Uber’s New Delivery Service Only Caters To D.C’s White Neighborhoods

CREDIT: AP Photo/Rafiq Maqbool

Uber, the popular ride share service, is rolling out a new feature in Washington, D.C. that allows the city’s residents to request quick deliveries of everything from Altoids to Zest Ocean Breeze Refreshing Bar Soap.

That is, some of the city’s residents. Twitter user @DonnyBridges was quick to note that Uber’s delivery areas — currently two sections of Northwest and Southeast DC — looked suspiciously familiar:

The practice of “redlining” has been utilized for decades by industries ranging from supermarkets to banking.
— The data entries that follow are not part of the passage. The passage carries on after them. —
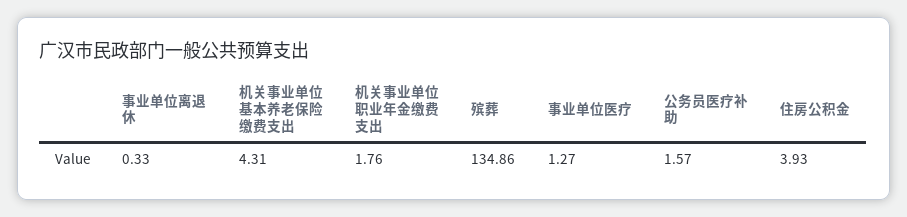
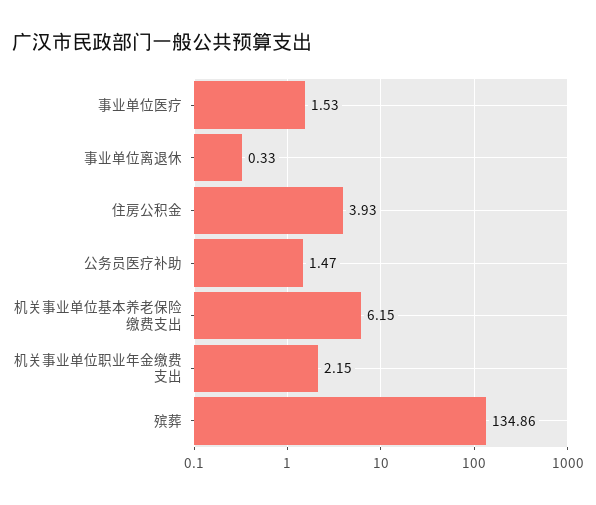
  {
    "事业单位离退休": 0.33,
-   "机关事业单位基本养老保险缴费支出": 4.31,
+   "机关事业单位基本养老保险缴费支出": 6.15,
-   "机关事业单位职业年金缴费支出": 1.76,
+   "机关事业单位职业年金缴费支出": 2.15,
    "殡葬": 134.86,
-   "事业单位医疗": 1.27,
+   "事业单位医疗": 1.53,
-   "公务员医疗补助": 1.57,
+   "公务员医疗补助": 1.47,
    "住房公积金": 3.93
  }

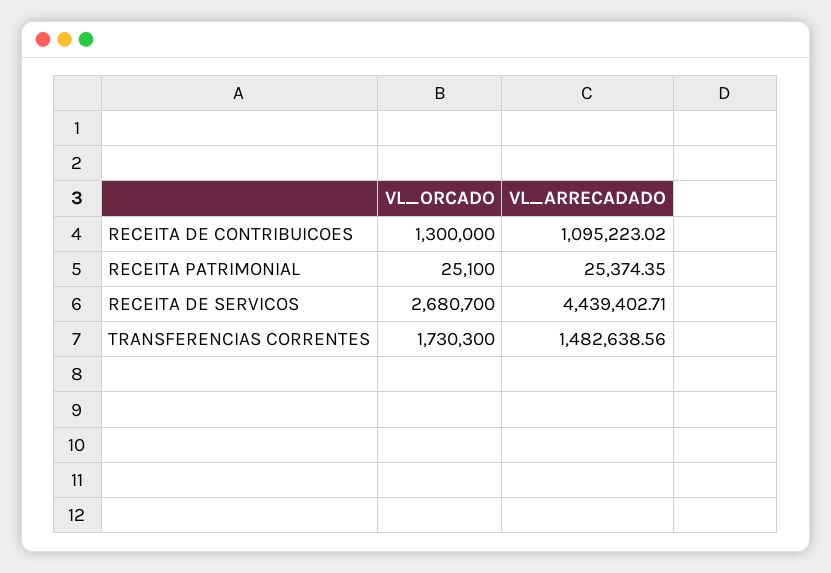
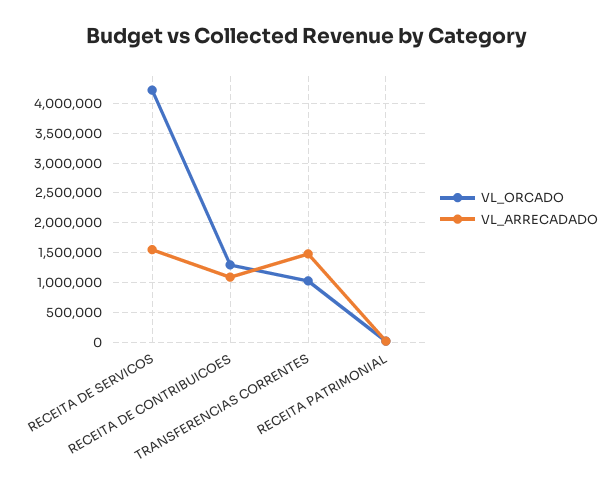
  {
    "VL_ORCADO": {
      "RECEITA DE CONTRIBUICOES": 1300000,
      "RECEITA PATRIMONIAL": 25100,
-     "RECEITA DE SERVICOS": 2680700,
+     "RECEITA DE SERVICOS": 4250000,
-     "TRANSFERENCIAS CORRENTES": 1730300
+     "TRANSFERENCIAS CORRENTES": 1000000
    },
    "VL_ARRECADADO": {
      "RECEITA DE CONTRIBUICOES": 1095223.02,
      "RECEITA PATRIMONIAL": 25374.35,
-     "RECEITA DE SERVICOS": 4439402.71,
+     "RECEITA DE SERVICOS": 1500000,
      "TRANSFERENCIAS CORRENTES": 1482638.56
    }
  }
But if brick and mortar stores engage in a kind of quiet discrimination by simply choosing not to opt in to low-income or minority neighborhoods, companies like Uber, which are highly scalable and inherently mobile, make conscious decisions to purposefully opt out of entire neighborhoods from their service areas.

Technology companies in particular, born in the lily-white incubators of Silicon Valley and Alley, are increasingly coming under fire for their questionable relationships to minority communities. Most recently, the makers of smartphone app Sketch Factor, which advises users which neighborhoods are “sketchy,” faced harsh criticism for stoking racial profiling by flagging predominantly minority neighborhoods.